PROBLEM - Write out exactly the lines of the entries below from the one holding "[52,233,89,245] codes: ->" to the one holding "[743,131,768,142] [413,149,604,163] The", inclusive, and leave out all other lines.
==*==
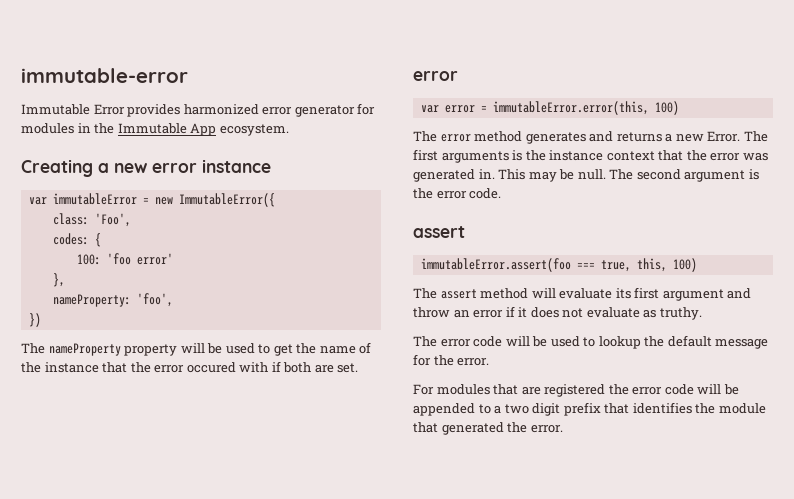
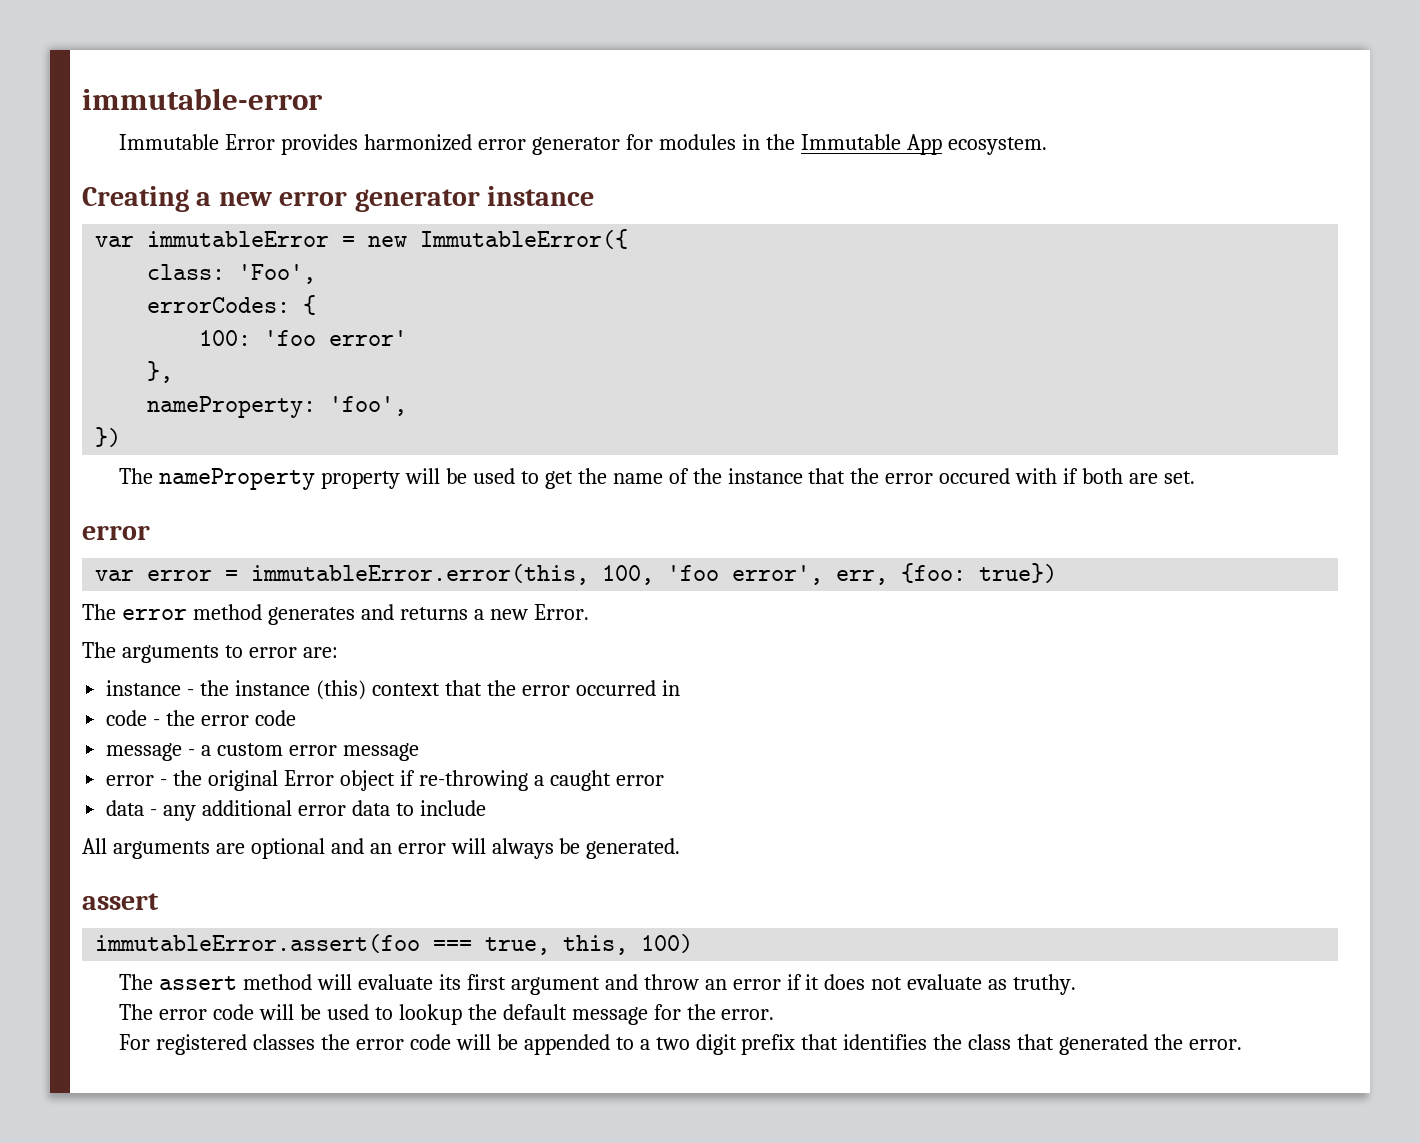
(197, 168) none -> [354,189,480,212] generator
[52,233,89,245] codes: -> [147,297,291,313] errorCodes:
[654,101,679,115] 100) -> [602,563,1058,585] 100, 'foo error', err, {foo: true})
[743,131,768,142] [413,149,604,163] The first arguments is the instance -> [82,642,338,663] [106,680,366,700] // The arguments to error are: // instance - the instance (this)
[742,153,768,161] [413,169,759,182] [413,188,502,199] was generated in. This may be null. The second argument is the error code. -> [575,680,680,696] [106,710,296,726] [106,743,419,761] [106,770,664,791] [106,800,486,821] [82,838,681,859] occurred in // code - the error code // message - a custom error message // error - the original Error object if re-throwing a caught error // data - any additional error data to include // All arguments are optional and an error will always be generated.
[436,384,606,397] modules that are registered -> [156,1034,316,1055] registered classes
[718,403,766,414] module -> [968,1034,1012,1050] class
==*==
EXPECTED ANSWER -
[52,233,89,245] codes: -> [147,297,291,313] errorCodes:
[654,101,679,115] 100) -> [602,563,1058,585] 100, 'foo error', err, {foo: true})
[743,131,768,142] [413,149,604,163] The first arguments is the instance -> [82,642,338,663] [106,680,366,700] // The arguments to error are: // instance - the instance (this)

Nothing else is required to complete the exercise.